§ 文書抜粋
####

バレエ・メソッド アンサンブル・ド・ミューズ スタイル

クラシック・バレエの実際のレッスンをモデルとして、正確に無理なく美しく動き踊るためのヒントやアドバイスをお伝えします。

パ・ドゥ・ブーレ

2017-02-22 16:38:15 | 日記
片方の脚をルティレク・ドゥ・ピエにピック・アップするパ・ドゥ・ブーレを練習しましたので、もう一つのパ・ドゥ・ブーレ、シュル・レ・ポワントでのパ・ドゥ・ブーレも練習しましょう。
まずはパ・ドゥ・ブーレ・ドゥシュから。
左脚前5番ドゥミ・プリエ→右脚ポワン・タンジュ・ア・ラ・スゴンド→トルソーを右脚の上に押し上げて右脚前左脚後ろの5番ドゥミ・ポワント→右脚をア・ラ・スゴンドに開いて2番ドゥミ・ポワント→右脚にトルソーを移し左脚前の5番ドゥミ・プリエ。 
動き収めの5番ドゥミ・ポワントのときに、後から引きつけた脚が前側になっていますね。ですからドゥシュ(=前に、上に)です。
次にパ・ドゥ・ブーレ・ドゥス
右脚前5番ドゥミ・プリエ→右脚ポワン・タンジュ・ア・ラ・スゴンド→トルソーを右脚の上に押し上げて右脚後ろ左脚前の5番ドゥミ・ポワント→右脚をア・ラ・スゴンドに開いて2番ドゥミ・ポワント→右脚にトルソーを移し左脚後ろの5番ドゥミ・プリエ。
動き収めの5番ドゥミ・ポワントのときに、後から引きつけた脚が後ろ側になっていますね。ですからドゥス(=後ろに、下に)です。
これがパ・ドゥ・ブーレの基本の≪基≫です。
ドウシュとドゥスの違い、わかりますか?
とくにパ・ドゥ・ブーレ・ドゥシュは、ピルエット・アン・ドゥオールに先行するパとして、グラン・ジャンプの助走のパとして、アンシェヌマンに採り入れることが多いパです。
また、助走のパとしてパ・ドゥ・ブーレのあとにシャセやグリッサードを繋ぐ場合、5番ドゥミ・プリエに収めるのではなく、クロワゼの4番ドゥミ・プリエに収めて次に繋いだりします。このとき、パ・ドゥ・ブーレの脚の動きが狂ってしまうと、次につながるパを妨げることになってしまいます
大事なポイントは…、
ポワン・タンジュした右脚の上にトルソーを押し上げるとき、右膝を曲げてはいけません。

####

§ データ項目
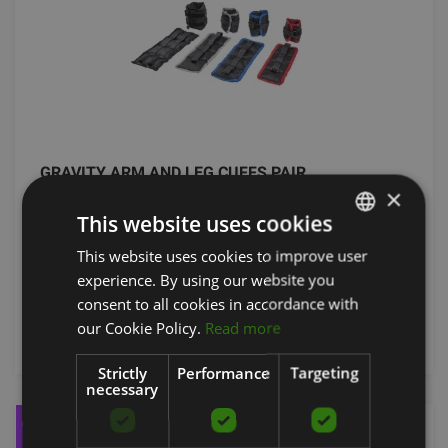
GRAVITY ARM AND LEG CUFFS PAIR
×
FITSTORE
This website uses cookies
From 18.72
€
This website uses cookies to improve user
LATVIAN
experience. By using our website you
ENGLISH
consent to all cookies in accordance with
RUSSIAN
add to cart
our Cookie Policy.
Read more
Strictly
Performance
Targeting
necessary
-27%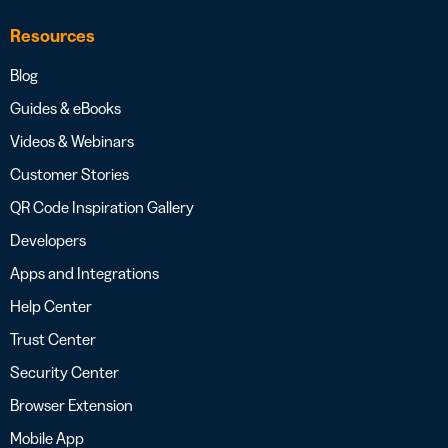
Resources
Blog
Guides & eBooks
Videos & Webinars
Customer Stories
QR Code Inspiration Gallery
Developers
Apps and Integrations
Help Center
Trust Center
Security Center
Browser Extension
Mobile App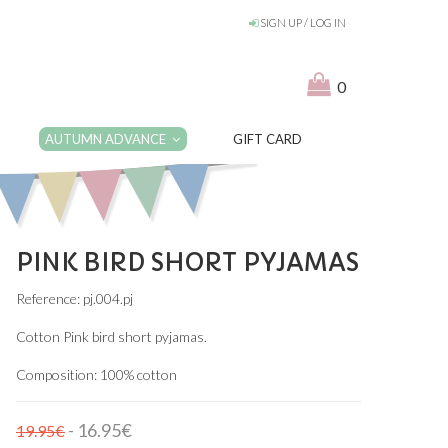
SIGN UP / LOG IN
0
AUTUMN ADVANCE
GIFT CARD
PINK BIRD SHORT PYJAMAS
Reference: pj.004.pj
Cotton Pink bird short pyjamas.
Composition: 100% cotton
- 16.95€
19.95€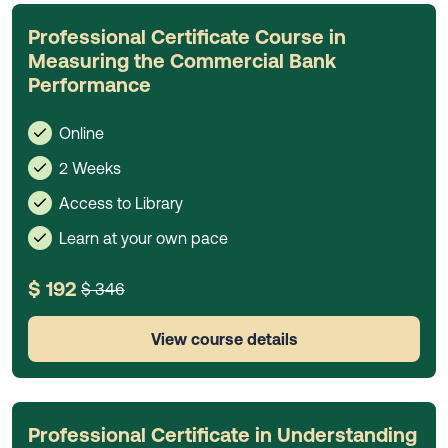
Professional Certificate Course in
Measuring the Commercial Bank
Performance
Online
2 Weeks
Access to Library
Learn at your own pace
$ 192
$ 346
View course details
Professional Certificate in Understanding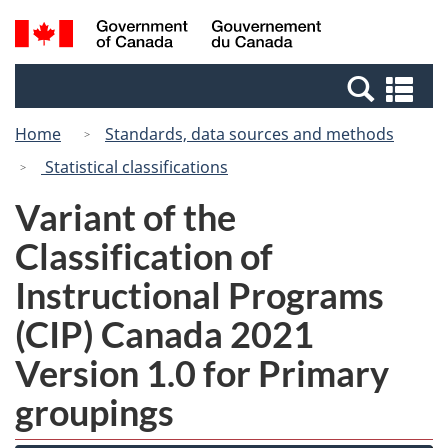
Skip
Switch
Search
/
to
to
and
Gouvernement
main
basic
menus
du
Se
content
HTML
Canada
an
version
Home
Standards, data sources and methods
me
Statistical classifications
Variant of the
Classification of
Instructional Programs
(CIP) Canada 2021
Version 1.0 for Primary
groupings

####

§ タスク目標
パ・ドゥ・ブーレの解説文から、「クラシック・バレエの実際のレ」から「ゥス(=後ろに、下に)です。」までを一字一句変えずに再掲してください。

§ 結果
クラシック・バレエの実際のレッスンをモデルとして、正確に無理なく美しく動き踊るためのヒントやアドバイスをお伝えします。

パ・ドゥ・ブーレ

2017-02-22 16:38:15 | 日記
片方の脚をルティレク・ドゥ・ピエにピック・アップするパ・ドゥ・ブーレを練習しましたので、もう一つのパ・ドゥ・ブーレ、シュル・レ・ポワントでのパ・ドゥ・ブーレも練習しましょう。
まずはパ・ドゥ・ブーレ・ドゥシュから。
左脚前5番ドゥミ・プリエ→右脚ポワン・タンジュ・ア・ラ・スゴンド→トルソーを右脚の上に押し上げて右脚前左脚後ろの5番ドゥミ・ポワント→右脚をア・ラ・スゴンドに開いて2番ドゥミ・ポワント→右脚にトルソーを移し左脚前の5番ドゥミ・プリエ。 
動き収めの5番ドゥミ・ポワントのときに、後から引きつけた脚が前側になっていますね。ですからドゥシュ(=前に、上に)です。
次にパ・ドゥ・ブーレ・ドゥス
右脚前5番ドゥミ・プリエ→右脚ポワン・タンジュ・ア・ラ・スゴンド→トルソーを右脚の上に押し上げて右脚後ろ左脚前の5番ドゥミ・ポワント→右脚をア・ラ・スゴンドに開いて2番ドゥミ・ポワント→右脚にトルソーを移し左脚後ろの5番ドゥミ・プリエ。
動き収めの5番ドゥミ・ポワントのときに、後から引きつけた脚が後ろ側になっていますね。ですからドゥス(=後ろに、下に)です。